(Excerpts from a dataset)
━━━━━━━━━━━━━━━━

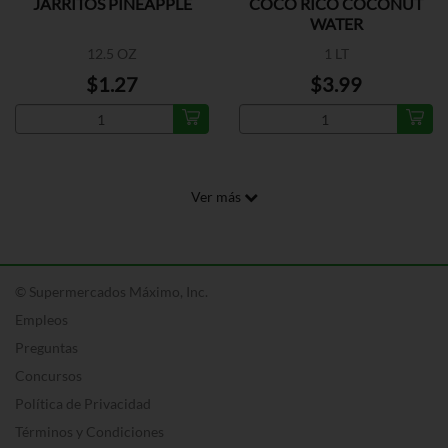
JARRITOS PINEAPPLE
COCO RICO COCONUT
WATER
12.5 OZ
1 LT
$1.27
$3.99
Ver más
© Supermercados Máximo, Inc.
Empleos
Preguntas
Concursos
Política de Privacidad
Términos y Condiciones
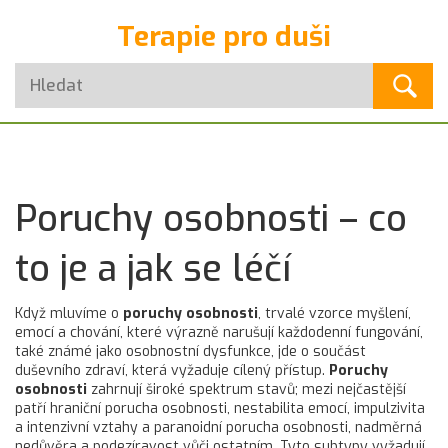
Terapie pro duši
Poruchy osobnosti – co
to je a jak se léčí
Když mluvíme o
poruchy osobnosti
,
trvalé vzorce myšlení,
emocí a chování, které výrazně narušují každodenní fungování
,
také známé jako
osobnostní dysfunkce
, jde o součást
duševního zdraví, která vyžaduje cílený přístup.
Poruchy
osobnosti
zahrnují široké spektrum stavů; mezi nejčastější
patří
hraniční porucha osobnosti
,
nestabilita emocí, impulzivita
a intenzivní vztahy
a
paranoidní porucha osobnosti
,
nadměrná
nedůvěra a podezíravost vůči ostatním
. Tyto subtypy vyžadují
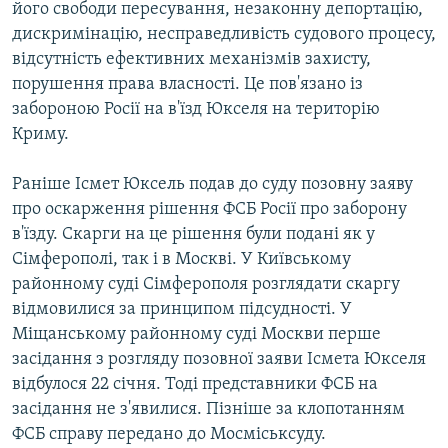
його свободи пересування, незаконну депортацію,
дискримінацію, несправедливість судового процесу,
відсутність ефективних механізмів захисту,
порушення права власності. Це пов'язано із
забороною Росії на в'їзд Юкселя на територію
Криму.
Раніше Ісмет Юксель подав до суду позовну заяву
про оскарження рішення ФСБ Росії про заборону
в'їзду. Скарги на це рішення були подані як у
Сімферополі, так і в Москві. У Київському
районному суді Сімферополя розглядати скаргу
відмовилися за принципом підсудності. У
Міщанському районному суді Москви перше
засідання з розгляду позовної заяви Ісмета Юкселя
відбулося 22 січня. Тоді представники ФСБ на
засідання не з'явилися. Пізніше за клопотанням
ФСБ справу передано до Мосміськсуду.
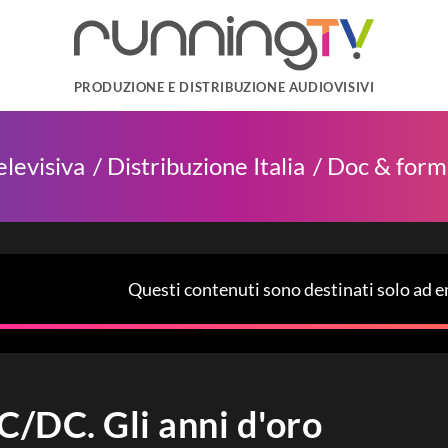
PRODUZIONE E DISTRIBUZIONE AUDIOVISIVI
elevisiva
Distribuzione Italia
Doc & form
Questi contenuti sono destinati solo ad em
C/DC. Gli anni d'oro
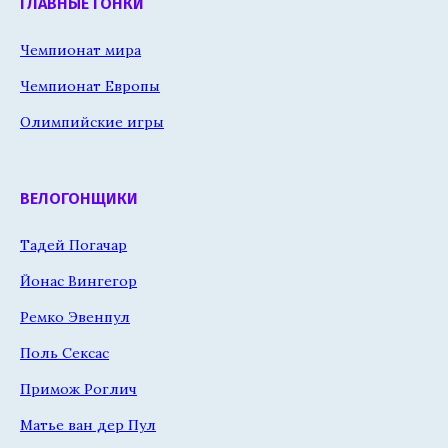
ГЛАВНЫЕ ГОНКИ
Чемпионат мира
Чемпионат Европы
Олимпийские игры
ВЕЛОГОНЩИКИ
Тадей Погачар
Йонас Вингегор
Ремко Эвенпул
Поль Сексас
Примож Роглич
Матье ван дер Пул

━━━━━━━━━━━━━━━━

**WORK TO BE COMPLETED**
Your reply should hold nothing but the lines above, from the one containing "to je a jak se léčí" to the one containing "Чемпионат мира", reproduced exactly minus the pictures.

**WRITTEN ANSWER**
to je a jak se léčí
Když mluvíme o
poruchy osobnosti
,
trvalé vzorce myšlení,
emocí a chování, které výrazně narušují každodenní fungování
,
také známé jako
osobnostní dysfunkce
, jde o součást
duševního zdraví, která vyžaduje cílený přístup.
Poruchy
osobnosti
zahrnují široké spektrum stavů; mezi nejčastější
patří
hraniční porucha osobnosti
,
nestabilita emocí, impulzivita
a intenzivní vztahy
a
paranoidní porucha osobnosti
,
nadměrná
nedůvěra a podezíravost vůči ostatním
. Tyto subtypy vyžadují
його свободи пересування, незаконну депортацію,
дискримінацію, несправедливість судового процесу,
відсутність ефективних механізмів захисту,
порушення права власності. Це пов'язано із
забороною Росії на в'їзд Юкселя на територію
Криму.
Раніше Ісмет Юксель подав до суду позовну заяву
про оскарження рішення ФСБ Росії про заборону
в'їзду. Скарги на це рішення були подані як у
Сімферополі, так і в Москві. У Київському
районному суді Сімферополя розглядати скаргу
відмовилися за принципом підсудності. У
Міщанському районному суді Москви перше
засідання з розгляду позовної заяви Ісмета Юкселя
відбулося 22 січня. Тоді представники ФСБ на
засідання не з'явилися. Пізніше за клопотанням
ФСБ справу передано до Мосміськсуду.
PRODUZIONE E DISTRIBUZIONE AUDIOVISIVI
elevisiva
Distribuzione Italia
Doc & form
Questi contenuti sono destinati solo ad em
C/DC. Gli anni d'oro
ГЛАВНЫЕ ГОНКИ
Чемпионат мира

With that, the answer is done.